From: Wolf K on
Someone wrote:
>>> I've always been led to believe that 'https' (padlocked) sites are safe
>>> to use,

Not so. It just means that messages exchanged between it and your
computer are encrypted. This makes the mutual messaging "safe" in the
sense that an outsider who intercepts the messages will be unable to
read them without some effort (usually more than the likely payoff is
worth.)

But the website itself may still be or contain evil.

cheers,
wolf k.
From: Peter Foldes on
Don't feed the Trolls especially this Troll

--
Peter

Please Reply to Newsgroup for the benefit of others
Requests for assistance by email can not and will not be acknowledged.
http://www.microsoft.com/protect

"Ant" <not(a)home.today> wrote in message
news:h9qdnS-erdygevzRnZ2dnUVZ8nmdnZ2d(a)brightview.co.uk...
> "~BD~" wrote:

From: ~BD~ on
Wolf K wrote:
> Someone wrote:
>>>> I've always been led to believe that 'https' (padlocked) sites are safe
>>>> to use,
>
> Not so. It just means that messages exchanged between it and your
> computer are encrypted.

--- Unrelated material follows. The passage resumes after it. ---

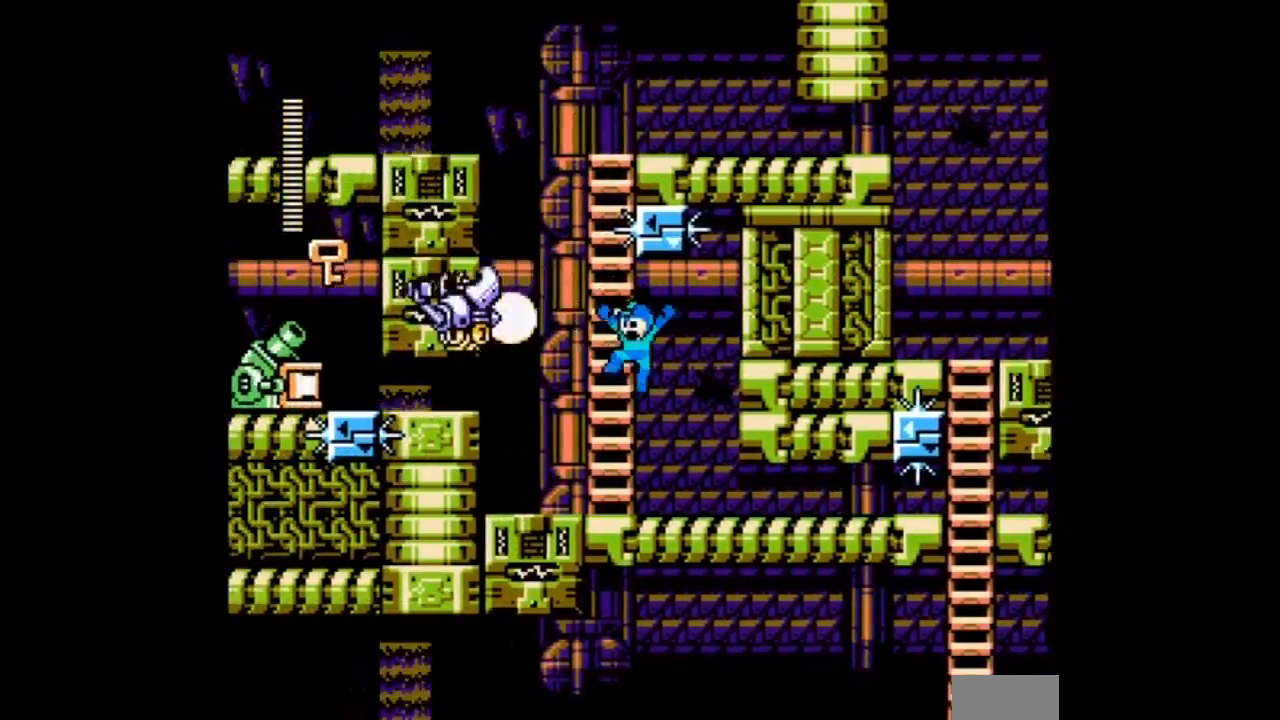
{"buttons": ["A"]}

This makes the mutual messaging "safe" in the
> sense that an outsider who intercepts the messages will be unable to
> read them without some effort (usually more than the likely payoff is
> worth.)
>
> But the website itself may still be or contain evil.
>
> cheers,
> wolf k.

Thank you 'Wolf K' - your comment appreciated.
From: Ant on
"~BD~" wrote:

> Ant wrote:
>> "You have requested an encrypted page that contains some unencrypted
>> info...".
>>
>> That's true because the video link there is hosted on screencast.com
>> which is fetched by http rather than https.
>
> Thank you for explaining that. My real concern was that, perhaps,
> personal details, including credit card number, might be accessible by
> third parties.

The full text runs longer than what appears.